» **Task requirements**: Exact wording is required: give all the records again, minus the pictures.

» **Source information**:
● ● ● ● ●

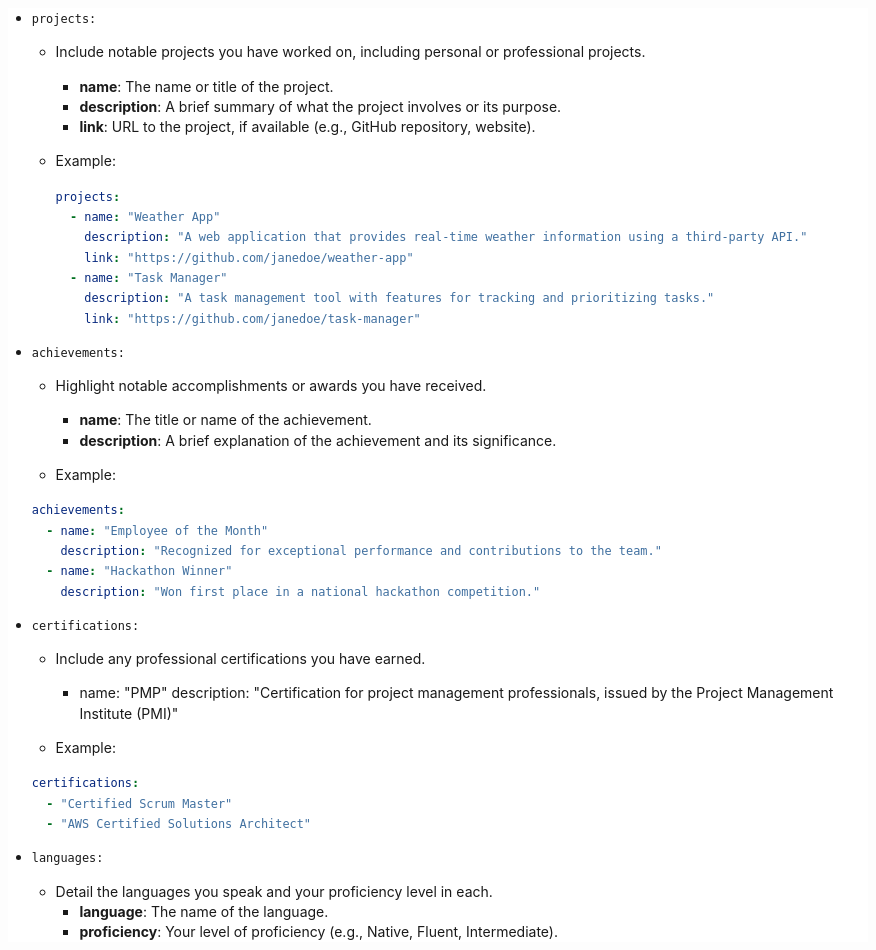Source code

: 
- `projects:`
  - Include notable projects you have worked on, including personal or
    professional projects.
    - **name**: The name or title of the project.
    - **description**: A brief summary of what the project involves or its
      purpose.
    - **link**: URL to the project, if available (e.g., GitHub repository,
      website).

  - Example:

    ```yaml
    projects:
      - name: "Weather App"
        description: "A web application that provides real-time weather information using a third-party API."
        link: "https://github.com/janedoe/weather-app"
      - name: "Task Manager"
        description: "A task management tool with features for tracking and prioritizing tasks."
        link: "https://github.com/janedoe/task-manager"
    ```

- `achievements:`
  - Highlight notable accomplishments or awards you have received.
    - **name**: The title or name of the achievement.
    - **description**: A brief explanation of the achievement and its
      significance.

  - Example:

  ```yaml
  achievements:
    - name: "Employee of the Month"
      description: "Recognized for exceptional performance and contributions to the team."
    - name: "Hackathon Winner"
      description: "Won first place in a national hackathon competition."
  ```

- `certifications:`
  - Include any professional certifications you have earned.
    - name: "PMP" description: "Certification for project management
      professionals, issued by the Project Management Institute (PMI)"

  - Example:

  ```yaml
  certifications:
    - "Certified Scrum Master"
    - "AWS Certified Solutions Architect"
  ```

- `languages:`
  - Detail the languages you speak and your proficiency level in each.
    - **language**: The name of the language.
    - **proficiency**: Your level of proficiency (e.g., Native, Fluent,
      Intermediate).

● ● ● ● ●

» **Result of this task**:
Source code

: 
- `projects:`
  - Include notable projects you have worked on, including personal or
    professional projects.
    - **name**: The name or title of the project.
    - **description**: A brief summary of what the project involves or its
      purpose.
    - **link**: URL to the project, if available (e.g., GitHub repository,
      website).

  - Example:

    ```yaml
    projects:
      - name: "Weather App"
        description: "A web application that provides real-time weather information using a third-party API."
        link: "https://github.com/janedoe/weather-app"
      - name: "Task Manager"
        description: "A task management tool with features for tracking and prioritizing tasks."
        link: "https://github.com/janedoe/task-manager"
    ```

- `achievements:`
  - Highlight notable accomplishments or awards you have received.
    - **name**: The title or name of the achievement.
    - **description**: A brief explanation of the achievement and its
      significance.

  - Example:

  ```yaml
  achievements:
    - name: "Employee of the Month"
      description: "Recognized for exceptional performance and contributions to the team."
    - name: "Hackathon Winner"
      description: "Won first place in a national hackathon competition."
  ```

- `certifications:`
  - Include any professional certifications you have earned.
    - name: "PMP" description: "Certification for project management
      professionals, issued by the Project Management Institute (PMI)"

  - Example:

  ```yaml
  certifications:
    - "Certified Scrum Master"
    - "AWS Certified Solutions Architect"
  ```

- `languages:`
  - Detail the languages you speak and your proficiency level in each.
    - **language**: The name of the language.
    - **proficiency**: Your level of proficiency (e.g., Native, Fluent,
      Intermediate).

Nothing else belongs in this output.